Importance More than 60 million people in India have diabetes and are at risk for diabetic retinopathy (DR), a vision-threatening disease. Automated interpretation of retinal fundus photographs can help support and scale a robust screening program to detect DR. Objective To prospectively validate the performance of an automated DR system across 2 sites in India. Design, Setting, and Participants This prospective observational study was conducted at 2 eye care centers in India (Aravind Eye Hospital and Sankara Nethralaya) and included 3049 patients with diabetes.

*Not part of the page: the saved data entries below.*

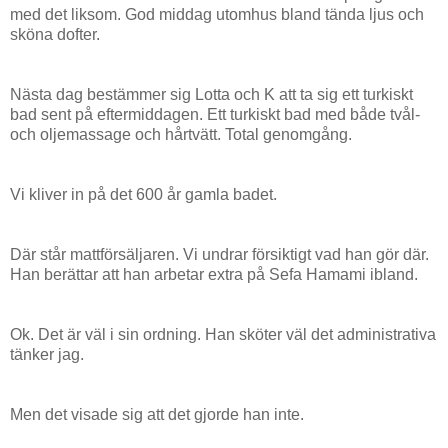
med det liksom. God middag utomhus bland tända ljus och
sköna dofter.
Nästa dag bestämmer sig Lotta och K att ta sig ett turkiskt
bad sent på eftermiddagen. Ett turkiskt bad med både tvål-
och oljemassage och hårtvätt. Total genomgång.
Vi kliver in på det 600 år gamla badet.
Där står mattförsäljaren. Vi undrar försiktigt vad han gör där.
Han berättar att han arbetar extra på Sefa Hamami ibland.
Ok. Det är väl i sin ordning. Han sköter väl det administrativa
tänker jag.
Men det visade sig att det gjorde han inte.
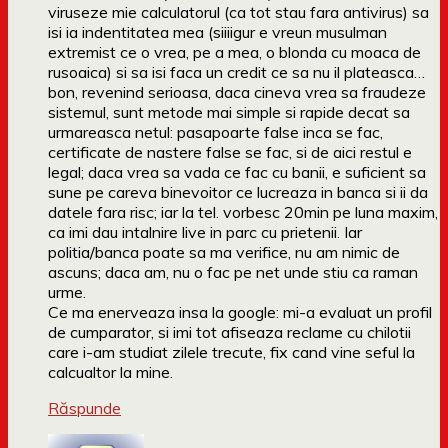
viruseze mie calculatorul (ca tot stau fara antivirus) sa
isi ia indentitatea mea (siiiigur e vreun musulman
extremist ce o vrea, pe a mea, o blonda cu moaca de
rusoaica) si sa isi faca un credit ce sa nu il plateasca…
bon, revenind serioasa, daca cineva vrea sa fraudeze
sistemul, sunt metode mai simple si rapide decat sa
urmareasca netul: pasapoarte false inca se fac,
certificate de nastere false se fac, si de aici restul e
legal; daca vrea sa vada ce fac cu banii, e suficient sa
sune pe careva binevoitor ce lucreaza in banca si ii da
datele fara risc; iar la tel. vorbesc 20min pe luna maxim,
ca imi dau intalnire live in parc cu prietenii. Iar
politia/banca poate sa ma verifice, nu am nimic de
ascuns; daca am, nu o fac pe net unde stiu ca raman
urme.
Ce ma enerveaza insa la google: mi-a evaluat un profil
de cumparator, si imi tot afiseaza reclame cu chilotii
care i-am studiat zilele trecute, fix cand vine seful la
calcualtor la mine.
Răspunde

Data collection and patient enrollment took place between April 2016 and July 2016 at Aravind and May 2016 and April 2017 at Sankara Nethralaya. The model was trained and fixed in March 2016. Interventions Automated DR grading system compared with manual grading by 1 trained grader and 1 retina specialist from each site. Adjudication by a panel of 3 retinal specialists served as the reference standard in the cases of disagreement. Main Outcomes and Measures Sensitivity and specificity for moderate or worse DR or referable diabetic macula edema. Results Of 3049 patients, 1091 (35.8%) were women and the mean (SD) age for patients at Aravind and Sankara Nethralaya was 56.6 (9.0) years and 56.0 (10.0) years, respectively. For moderate or worse DR, the sensitivity and specificity for manual grading by individual nonadjudicator graders ranged from 73.4% to 89.8% and from 83.5% to 98.7%, respectively. The automated DR system’s performance was equal to or exceeded manual grading, with an 88.9% sensitivity (95% CI, 85.8-91.5), 92.2% specificity (95% CI, 90.3-93.8), and an area under the curve of 0.963 on the data set from Aravind Eye Hospital and 92.1% sensitivity (95% CI, 90.1-93.8), 95.2% specificity (95% CI, 94.2-96.1), and an area under the curve of 0.980 on the data set from Sankara Nethralaya. Conclusions and Relevance This study shows that the automated DR system generalizes to this population of Indian patients in a prospective setting and demonstrates the feasibility of using an automated DR grading system to expand screening programs.